I mentioned in a previous post that I had interviewed one of the stars of that movie—Michael Palin—while at university, and of course I told Mary about that at the time.
I think that, by the end of our date, we had both decided that we’d like to see each other again, although I think we both had some reservations. One very good sign was that, during our date, conversation didn’t seem to lapse, as it had often done for me on other dates. The two of us seemed to have many experiences and pastimes that were of interest to the other.
The photo below of me was taken in a famous (albeit foggy) location by Mary, during one of our early dates.
We dated for over a year before deciding to get engaged, and we were married in early 1991.
We chose a date in early January for our wedding, which I realized in retrospect was a poor choice, because it was so soon after the holiday, and the weather in more northerly climates was too severe for some of our family members to be able to attend.
Making It Last
So that was the start of what has to date been a twenty-seven year marriage.
Of course, it hasn’t all been “smooth sailing”, and we’ve had our share of problems. Nonetheless, through it all, not only have we both continued to love each other, but we are also friends, and I think that those factors have helped to preserve our relationship during difficult times.
Lessons to be Learned?
Incidentally, I’m not offering this article in any way as “Dave’s Tips for a Lasting Relationship”! My experiences of relationships are quite limited, and my personal history has been relatively unusual, so I doubt that my concerns and decisions would be applicable to the personal situations of others.
However, one thing that has become obvious to me, in retrospect, is the importance of not being too restrictive in advance about who may or may not be a “match”. In our case, not only was the owner of the Yellowphone service wrong about our suitability, but I myself would have had serious reservations, earlier on.
I explained in a previous post that, if someone had accurately predicted the course of my life when I was a teenager, I would have laughed at them and dismissed their claims.

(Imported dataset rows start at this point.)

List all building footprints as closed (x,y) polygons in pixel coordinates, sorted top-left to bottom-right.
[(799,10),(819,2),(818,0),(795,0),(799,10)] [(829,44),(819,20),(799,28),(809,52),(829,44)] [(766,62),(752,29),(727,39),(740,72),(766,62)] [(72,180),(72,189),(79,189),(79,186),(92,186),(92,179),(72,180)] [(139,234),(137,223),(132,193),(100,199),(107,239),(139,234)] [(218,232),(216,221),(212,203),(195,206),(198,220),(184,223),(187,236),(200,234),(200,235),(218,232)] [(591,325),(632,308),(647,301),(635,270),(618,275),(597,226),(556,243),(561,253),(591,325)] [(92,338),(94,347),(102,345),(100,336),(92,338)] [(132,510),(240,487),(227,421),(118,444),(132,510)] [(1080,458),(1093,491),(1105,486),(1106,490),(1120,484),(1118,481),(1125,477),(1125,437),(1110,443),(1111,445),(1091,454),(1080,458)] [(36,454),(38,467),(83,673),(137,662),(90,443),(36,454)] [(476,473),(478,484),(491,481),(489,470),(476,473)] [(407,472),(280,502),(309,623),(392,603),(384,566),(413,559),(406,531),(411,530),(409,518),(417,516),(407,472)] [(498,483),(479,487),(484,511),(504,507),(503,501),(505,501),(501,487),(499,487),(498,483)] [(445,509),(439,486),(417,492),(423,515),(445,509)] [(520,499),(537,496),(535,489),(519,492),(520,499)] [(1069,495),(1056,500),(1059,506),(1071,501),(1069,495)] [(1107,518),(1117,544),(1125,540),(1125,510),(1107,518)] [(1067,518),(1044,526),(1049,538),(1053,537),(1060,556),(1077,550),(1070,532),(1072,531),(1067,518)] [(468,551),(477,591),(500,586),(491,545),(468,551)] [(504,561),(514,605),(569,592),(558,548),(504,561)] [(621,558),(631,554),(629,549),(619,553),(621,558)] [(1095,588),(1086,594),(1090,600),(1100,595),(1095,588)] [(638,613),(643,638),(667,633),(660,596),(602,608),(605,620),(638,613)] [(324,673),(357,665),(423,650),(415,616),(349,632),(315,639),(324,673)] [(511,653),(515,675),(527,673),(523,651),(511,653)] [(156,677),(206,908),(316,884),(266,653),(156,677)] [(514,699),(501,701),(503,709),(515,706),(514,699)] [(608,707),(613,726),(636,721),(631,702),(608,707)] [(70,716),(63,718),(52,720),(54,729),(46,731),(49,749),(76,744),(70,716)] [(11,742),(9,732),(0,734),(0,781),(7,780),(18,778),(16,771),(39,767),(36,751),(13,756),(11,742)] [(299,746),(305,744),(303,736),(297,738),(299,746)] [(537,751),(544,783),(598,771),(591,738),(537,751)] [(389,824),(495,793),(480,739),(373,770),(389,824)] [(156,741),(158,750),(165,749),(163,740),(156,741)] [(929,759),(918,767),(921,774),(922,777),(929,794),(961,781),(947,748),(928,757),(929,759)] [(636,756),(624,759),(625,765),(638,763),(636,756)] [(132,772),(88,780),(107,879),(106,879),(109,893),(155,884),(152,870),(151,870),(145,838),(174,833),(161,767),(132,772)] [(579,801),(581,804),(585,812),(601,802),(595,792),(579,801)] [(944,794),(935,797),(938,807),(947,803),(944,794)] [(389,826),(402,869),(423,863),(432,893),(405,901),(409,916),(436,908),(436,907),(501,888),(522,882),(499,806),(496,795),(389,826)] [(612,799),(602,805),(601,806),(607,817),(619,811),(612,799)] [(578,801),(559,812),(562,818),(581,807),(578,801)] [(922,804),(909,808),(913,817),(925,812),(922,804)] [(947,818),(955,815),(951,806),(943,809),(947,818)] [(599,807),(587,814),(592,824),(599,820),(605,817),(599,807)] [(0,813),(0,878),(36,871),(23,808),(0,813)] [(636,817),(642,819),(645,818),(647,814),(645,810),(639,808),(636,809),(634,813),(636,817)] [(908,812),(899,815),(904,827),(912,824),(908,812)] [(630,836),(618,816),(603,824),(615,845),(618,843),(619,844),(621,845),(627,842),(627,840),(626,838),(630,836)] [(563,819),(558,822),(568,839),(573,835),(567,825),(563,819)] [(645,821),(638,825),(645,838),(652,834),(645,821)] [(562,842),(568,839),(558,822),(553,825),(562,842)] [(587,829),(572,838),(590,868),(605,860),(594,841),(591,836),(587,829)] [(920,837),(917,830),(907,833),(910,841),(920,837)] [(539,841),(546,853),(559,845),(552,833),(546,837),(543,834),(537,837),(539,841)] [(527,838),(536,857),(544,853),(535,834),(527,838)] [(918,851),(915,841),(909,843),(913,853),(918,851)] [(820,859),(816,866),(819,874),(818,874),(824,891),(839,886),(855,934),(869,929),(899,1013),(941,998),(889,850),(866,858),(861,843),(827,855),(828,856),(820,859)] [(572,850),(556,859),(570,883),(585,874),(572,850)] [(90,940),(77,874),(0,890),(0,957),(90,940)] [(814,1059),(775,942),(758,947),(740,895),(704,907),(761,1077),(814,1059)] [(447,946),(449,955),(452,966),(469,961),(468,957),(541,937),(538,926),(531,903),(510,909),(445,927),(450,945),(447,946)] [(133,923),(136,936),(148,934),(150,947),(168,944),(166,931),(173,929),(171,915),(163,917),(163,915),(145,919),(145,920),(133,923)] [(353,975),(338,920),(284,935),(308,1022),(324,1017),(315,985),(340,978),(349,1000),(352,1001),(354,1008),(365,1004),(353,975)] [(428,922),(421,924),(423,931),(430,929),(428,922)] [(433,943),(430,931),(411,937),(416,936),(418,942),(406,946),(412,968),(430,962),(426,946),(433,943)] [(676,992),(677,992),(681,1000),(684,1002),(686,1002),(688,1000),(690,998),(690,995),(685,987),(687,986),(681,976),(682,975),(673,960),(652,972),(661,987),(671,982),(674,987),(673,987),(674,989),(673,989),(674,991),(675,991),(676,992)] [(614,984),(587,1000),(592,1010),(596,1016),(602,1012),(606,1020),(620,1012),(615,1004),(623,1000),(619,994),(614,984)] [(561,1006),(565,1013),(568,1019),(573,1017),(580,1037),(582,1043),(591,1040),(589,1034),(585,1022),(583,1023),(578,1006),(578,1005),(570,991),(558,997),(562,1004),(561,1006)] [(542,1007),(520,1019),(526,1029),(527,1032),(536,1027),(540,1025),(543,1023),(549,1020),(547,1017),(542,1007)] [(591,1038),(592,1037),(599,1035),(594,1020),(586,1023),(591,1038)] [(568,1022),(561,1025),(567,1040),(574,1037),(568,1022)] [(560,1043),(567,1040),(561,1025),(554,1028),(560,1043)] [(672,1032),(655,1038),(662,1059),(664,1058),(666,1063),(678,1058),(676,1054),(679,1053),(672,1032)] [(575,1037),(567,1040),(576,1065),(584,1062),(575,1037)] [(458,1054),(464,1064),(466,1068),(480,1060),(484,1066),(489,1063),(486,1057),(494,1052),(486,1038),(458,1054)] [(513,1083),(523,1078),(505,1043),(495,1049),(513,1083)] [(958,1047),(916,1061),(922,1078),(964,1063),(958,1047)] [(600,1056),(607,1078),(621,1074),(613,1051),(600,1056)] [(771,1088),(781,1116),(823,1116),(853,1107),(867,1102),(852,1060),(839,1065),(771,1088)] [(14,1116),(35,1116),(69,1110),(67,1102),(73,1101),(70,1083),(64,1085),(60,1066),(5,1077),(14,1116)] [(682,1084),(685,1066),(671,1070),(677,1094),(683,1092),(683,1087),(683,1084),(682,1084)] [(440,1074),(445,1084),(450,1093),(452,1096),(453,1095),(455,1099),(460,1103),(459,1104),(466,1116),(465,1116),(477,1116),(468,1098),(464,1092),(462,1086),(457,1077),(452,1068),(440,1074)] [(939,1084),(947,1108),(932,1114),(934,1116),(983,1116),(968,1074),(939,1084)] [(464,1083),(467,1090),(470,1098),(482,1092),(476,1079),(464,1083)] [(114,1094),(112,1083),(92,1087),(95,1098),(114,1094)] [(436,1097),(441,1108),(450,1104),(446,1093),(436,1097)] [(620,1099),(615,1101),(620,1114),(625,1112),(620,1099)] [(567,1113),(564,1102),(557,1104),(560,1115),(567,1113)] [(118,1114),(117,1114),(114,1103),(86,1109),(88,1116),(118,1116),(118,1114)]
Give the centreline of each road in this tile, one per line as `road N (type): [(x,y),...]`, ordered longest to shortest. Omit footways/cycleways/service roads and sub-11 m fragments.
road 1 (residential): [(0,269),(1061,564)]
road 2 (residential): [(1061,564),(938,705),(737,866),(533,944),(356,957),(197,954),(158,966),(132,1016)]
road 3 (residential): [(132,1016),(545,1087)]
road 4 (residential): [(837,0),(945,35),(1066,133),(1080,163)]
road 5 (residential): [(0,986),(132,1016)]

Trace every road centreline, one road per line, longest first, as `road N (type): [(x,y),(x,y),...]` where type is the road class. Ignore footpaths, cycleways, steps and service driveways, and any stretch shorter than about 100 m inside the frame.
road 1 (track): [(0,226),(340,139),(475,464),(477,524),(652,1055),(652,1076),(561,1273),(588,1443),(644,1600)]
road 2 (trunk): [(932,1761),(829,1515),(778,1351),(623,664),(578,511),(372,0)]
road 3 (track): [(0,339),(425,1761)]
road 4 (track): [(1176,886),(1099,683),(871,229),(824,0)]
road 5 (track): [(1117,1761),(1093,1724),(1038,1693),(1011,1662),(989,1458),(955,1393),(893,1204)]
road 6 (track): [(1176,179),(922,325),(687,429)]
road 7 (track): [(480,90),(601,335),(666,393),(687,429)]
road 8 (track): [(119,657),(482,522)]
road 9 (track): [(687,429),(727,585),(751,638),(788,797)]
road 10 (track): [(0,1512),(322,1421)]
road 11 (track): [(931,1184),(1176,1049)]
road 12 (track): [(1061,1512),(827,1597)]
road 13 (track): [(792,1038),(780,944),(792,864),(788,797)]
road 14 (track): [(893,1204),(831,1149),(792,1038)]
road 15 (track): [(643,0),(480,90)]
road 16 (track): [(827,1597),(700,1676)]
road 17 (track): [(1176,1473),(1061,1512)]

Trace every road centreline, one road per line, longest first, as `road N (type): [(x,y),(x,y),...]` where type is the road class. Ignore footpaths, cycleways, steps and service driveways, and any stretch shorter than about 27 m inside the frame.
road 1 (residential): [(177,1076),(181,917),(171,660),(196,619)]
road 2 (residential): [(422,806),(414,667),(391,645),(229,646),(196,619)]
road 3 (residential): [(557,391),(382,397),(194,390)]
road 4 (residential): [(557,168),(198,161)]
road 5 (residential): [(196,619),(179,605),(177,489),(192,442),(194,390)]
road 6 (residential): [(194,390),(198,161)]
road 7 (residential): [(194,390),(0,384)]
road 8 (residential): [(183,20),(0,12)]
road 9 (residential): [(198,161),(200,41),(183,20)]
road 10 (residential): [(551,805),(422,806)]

Similarly, if someone had told that young undergraduate engineer entering Imperial College in 1981 that, within 10 years, he’d be marrying an “air hostess” (as they were then called) who lived in San Francisco, he’d have laughed at that too! After all, engineers just didn’t do that, and what would we have in common anyway? (Mary would probably have felt the same way about the idea of marrying an engineer!)
Happy Valentine’s Day
I hope you have an enjoyable Valentine’s Day this year, wherever you are, and whomever you’re sharing it with!